=== The problem ===
Keep to one stretch of the data below, the lines from the one with "middle mcp: (543, 591)" up to and including the one with "pinky tip: (535, 553)", and return that stretch exactly.
_ _ _ _
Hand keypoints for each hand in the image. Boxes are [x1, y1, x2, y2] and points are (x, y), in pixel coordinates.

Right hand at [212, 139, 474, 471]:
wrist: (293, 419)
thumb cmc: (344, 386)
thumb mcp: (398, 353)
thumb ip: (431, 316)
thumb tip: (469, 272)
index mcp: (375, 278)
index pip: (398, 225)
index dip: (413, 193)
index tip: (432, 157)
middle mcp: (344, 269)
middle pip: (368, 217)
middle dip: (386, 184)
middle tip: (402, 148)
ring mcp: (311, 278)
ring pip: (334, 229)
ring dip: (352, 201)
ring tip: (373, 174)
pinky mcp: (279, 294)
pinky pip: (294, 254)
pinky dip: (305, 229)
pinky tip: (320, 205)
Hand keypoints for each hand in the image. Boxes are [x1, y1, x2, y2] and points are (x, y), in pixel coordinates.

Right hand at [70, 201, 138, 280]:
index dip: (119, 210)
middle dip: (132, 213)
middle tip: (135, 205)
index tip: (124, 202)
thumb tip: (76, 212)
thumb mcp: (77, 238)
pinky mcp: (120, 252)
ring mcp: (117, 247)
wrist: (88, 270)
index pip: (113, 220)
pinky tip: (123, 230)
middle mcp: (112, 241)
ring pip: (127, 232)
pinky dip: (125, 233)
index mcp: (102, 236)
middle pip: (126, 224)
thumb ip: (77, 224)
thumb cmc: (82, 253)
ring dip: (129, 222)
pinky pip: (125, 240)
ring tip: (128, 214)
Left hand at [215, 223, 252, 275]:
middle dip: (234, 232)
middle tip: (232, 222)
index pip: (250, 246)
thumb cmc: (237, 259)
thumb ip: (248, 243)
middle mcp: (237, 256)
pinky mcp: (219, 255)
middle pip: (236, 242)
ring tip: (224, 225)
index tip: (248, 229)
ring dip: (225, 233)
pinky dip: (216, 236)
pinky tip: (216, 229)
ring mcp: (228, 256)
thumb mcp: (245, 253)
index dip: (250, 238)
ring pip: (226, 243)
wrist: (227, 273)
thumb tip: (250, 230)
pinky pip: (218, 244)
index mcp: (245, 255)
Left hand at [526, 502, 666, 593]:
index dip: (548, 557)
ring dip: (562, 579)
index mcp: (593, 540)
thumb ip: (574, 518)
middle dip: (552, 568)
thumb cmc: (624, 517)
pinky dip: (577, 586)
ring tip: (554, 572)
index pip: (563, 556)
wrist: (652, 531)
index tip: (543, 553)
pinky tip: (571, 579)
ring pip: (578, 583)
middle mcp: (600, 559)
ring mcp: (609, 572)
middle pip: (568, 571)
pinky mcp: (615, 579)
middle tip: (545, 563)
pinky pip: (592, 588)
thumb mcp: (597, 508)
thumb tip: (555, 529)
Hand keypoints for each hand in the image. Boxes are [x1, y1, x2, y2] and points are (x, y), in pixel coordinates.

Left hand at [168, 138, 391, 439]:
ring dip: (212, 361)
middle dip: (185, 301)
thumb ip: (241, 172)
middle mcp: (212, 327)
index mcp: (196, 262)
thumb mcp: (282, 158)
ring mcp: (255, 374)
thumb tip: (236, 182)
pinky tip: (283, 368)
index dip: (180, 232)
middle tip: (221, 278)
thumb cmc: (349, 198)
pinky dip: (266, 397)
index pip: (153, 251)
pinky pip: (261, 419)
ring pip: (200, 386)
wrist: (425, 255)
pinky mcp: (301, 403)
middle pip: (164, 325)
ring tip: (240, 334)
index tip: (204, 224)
_ _ _ _
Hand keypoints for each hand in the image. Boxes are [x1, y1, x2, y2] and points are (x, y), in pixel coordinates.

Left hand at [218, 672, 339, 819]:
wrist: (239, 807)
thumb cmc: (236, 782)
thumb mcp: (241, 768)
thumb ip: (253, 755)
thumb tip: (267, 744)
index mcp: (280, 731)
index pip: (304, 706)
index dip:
_ _ _ _
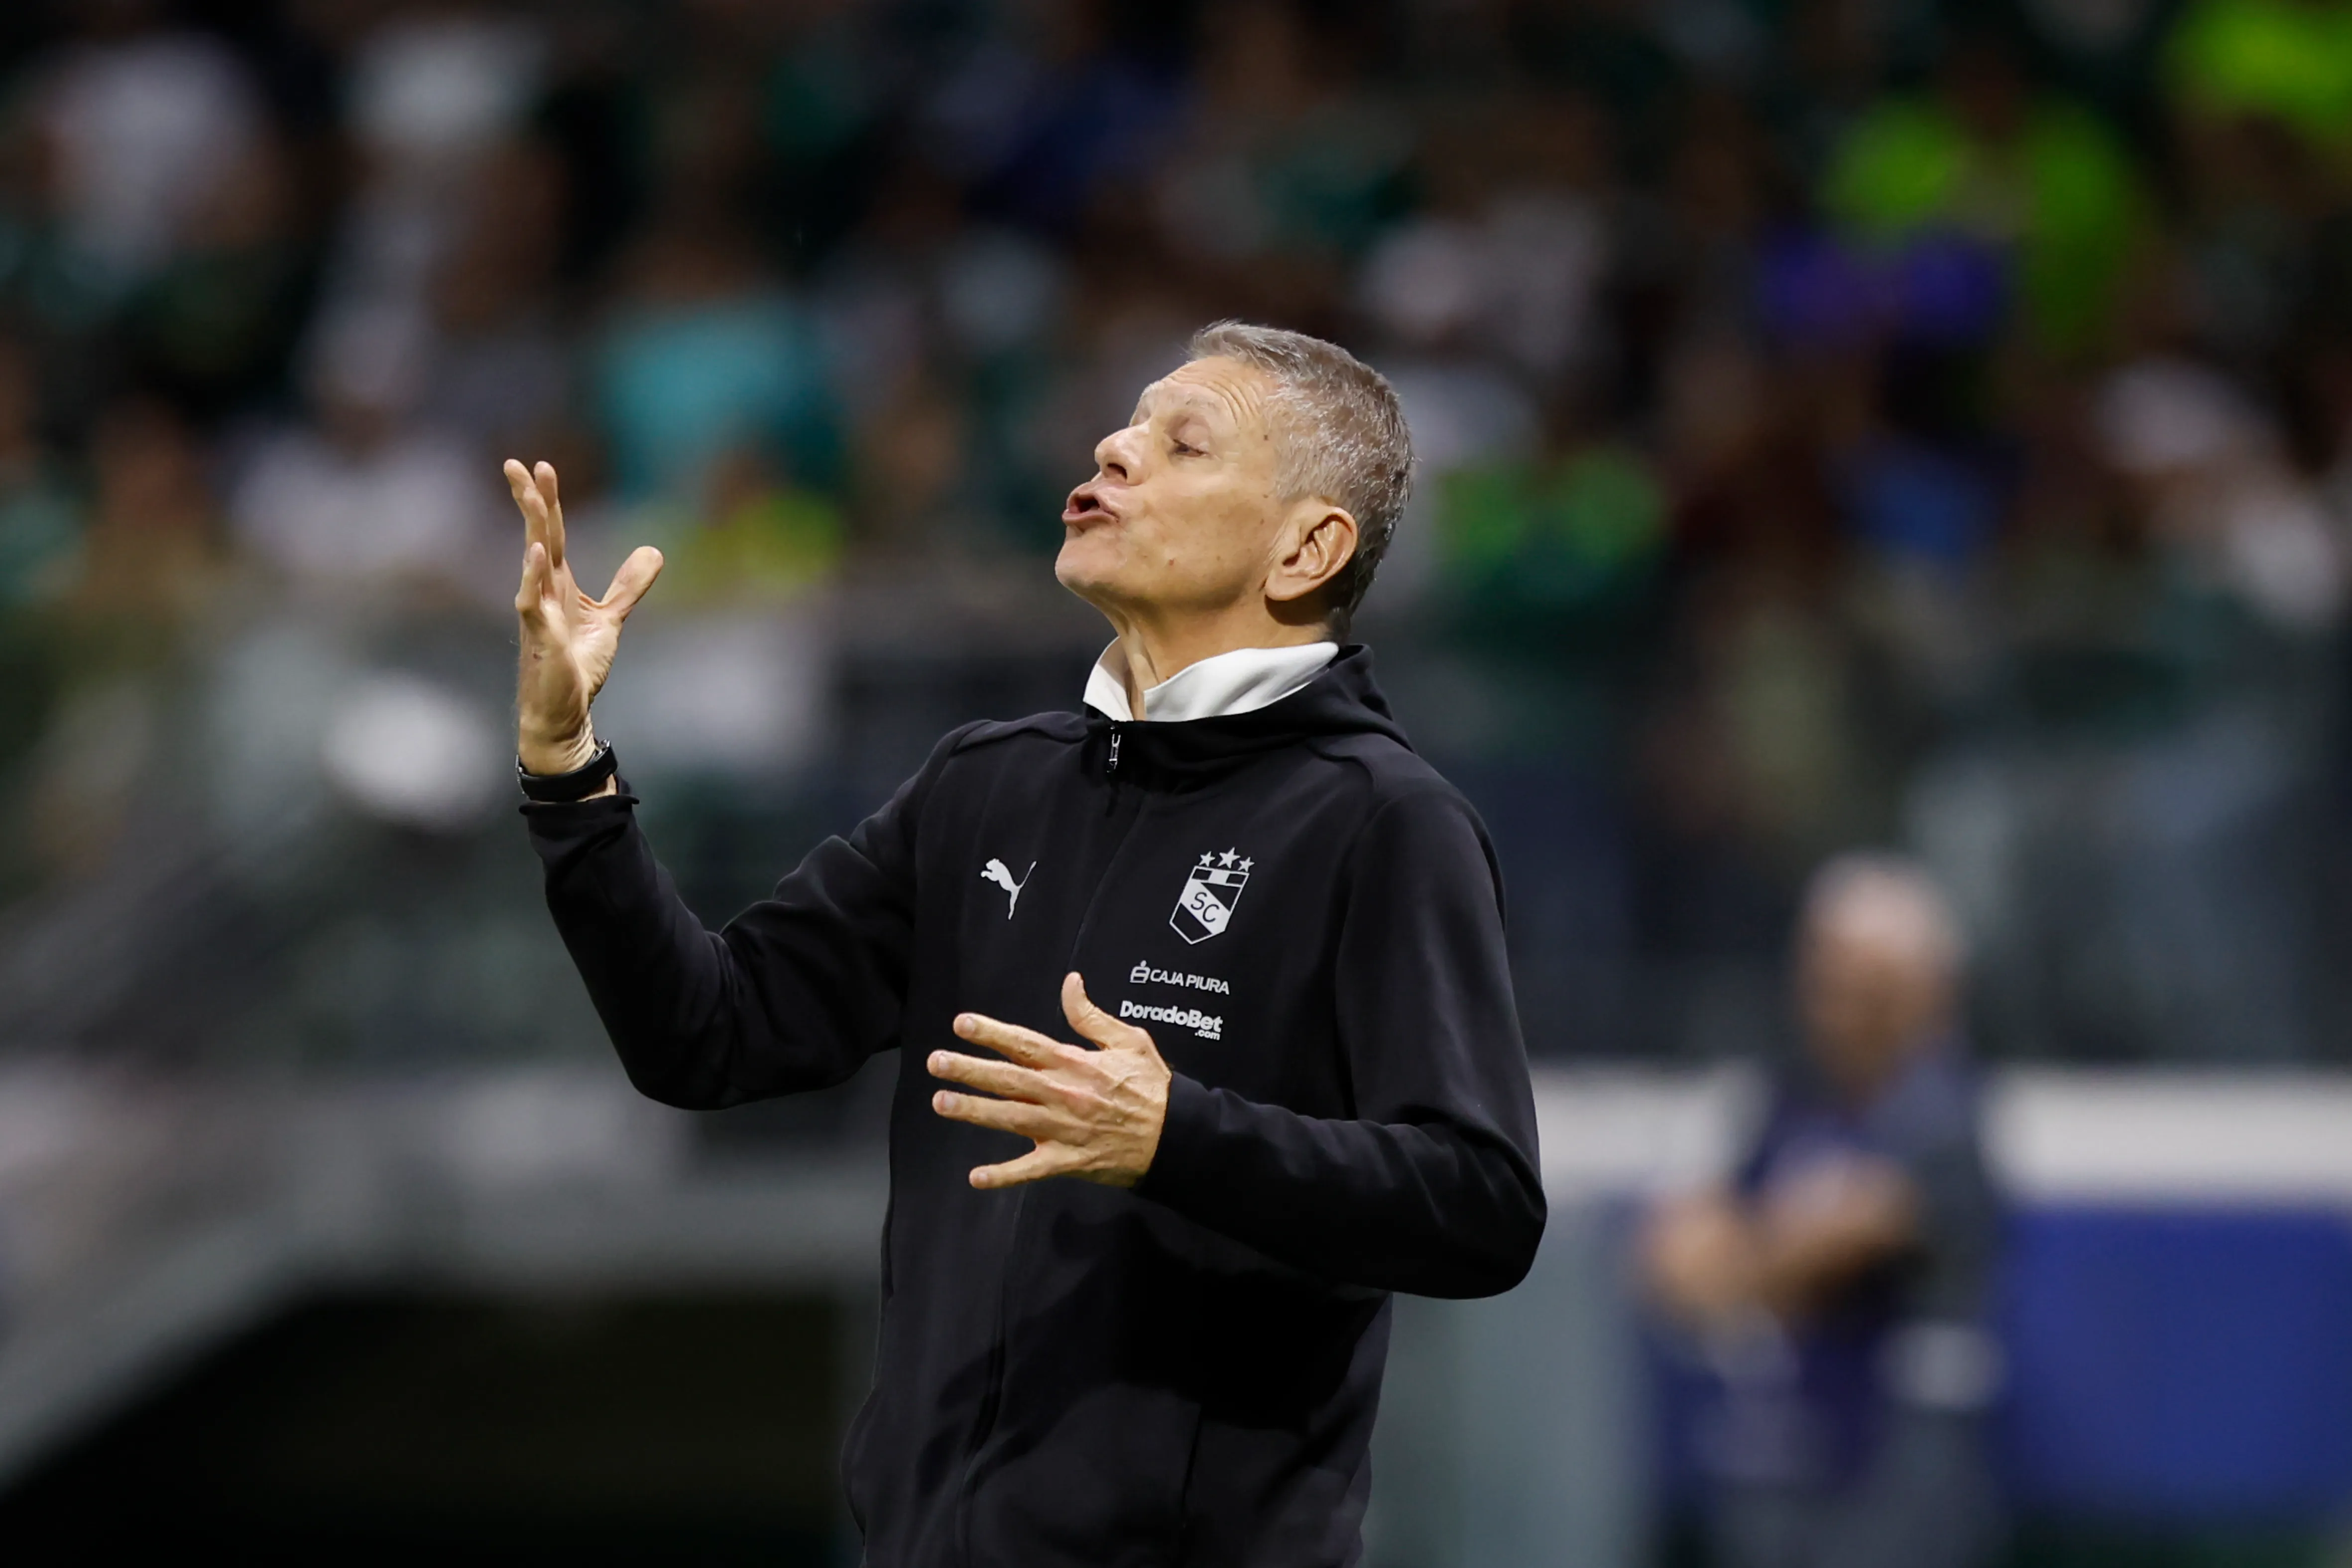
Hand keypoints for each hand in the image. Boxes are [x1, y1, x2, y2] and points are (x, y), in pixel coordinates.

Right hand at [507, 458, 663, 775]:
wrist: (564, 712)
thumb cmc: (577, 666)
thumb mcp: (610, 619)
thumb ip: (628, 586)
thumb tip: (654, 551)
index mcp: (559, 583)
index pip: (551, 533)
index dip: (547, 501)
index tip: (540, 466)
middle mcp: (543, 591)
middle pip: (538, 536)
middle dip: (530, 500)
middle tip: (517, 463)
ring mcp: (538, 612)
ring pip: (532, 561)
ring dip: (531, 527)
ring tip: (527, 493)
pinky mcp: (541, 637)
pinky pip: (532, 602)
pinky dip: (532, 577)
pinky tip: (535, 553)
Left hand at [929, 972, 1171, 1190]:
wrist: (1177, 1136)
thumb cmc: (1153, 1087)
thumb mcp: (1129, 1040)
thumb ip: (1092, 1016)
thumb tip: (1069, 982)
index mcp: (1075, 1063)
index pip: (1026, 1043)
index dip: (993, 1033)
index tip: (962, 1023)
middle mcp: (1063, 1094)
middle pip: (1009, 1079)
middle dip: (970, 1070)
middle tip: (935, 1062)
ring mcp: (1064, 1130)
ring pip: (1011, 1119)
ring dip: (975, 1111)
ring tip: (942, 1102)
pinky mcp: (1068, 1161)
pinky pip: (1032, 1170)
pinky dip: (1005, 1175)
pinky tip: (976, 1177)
_ _ _ _
=== Output for this exercise ===
middle mcp: (543, 591)
middle pip: (538, 536)
middle dip: (530, 500)
middle tip: (517, 463)
ring mcp: (538, 612)
ring pip: (532, 561)
ring dip: (531, 527)
ring tip: (527, 493)
pinky mcp: (541, 637)
pinky pip: (532, 602)
pinky dip: (532, 577)
pinky tip: (535, 553)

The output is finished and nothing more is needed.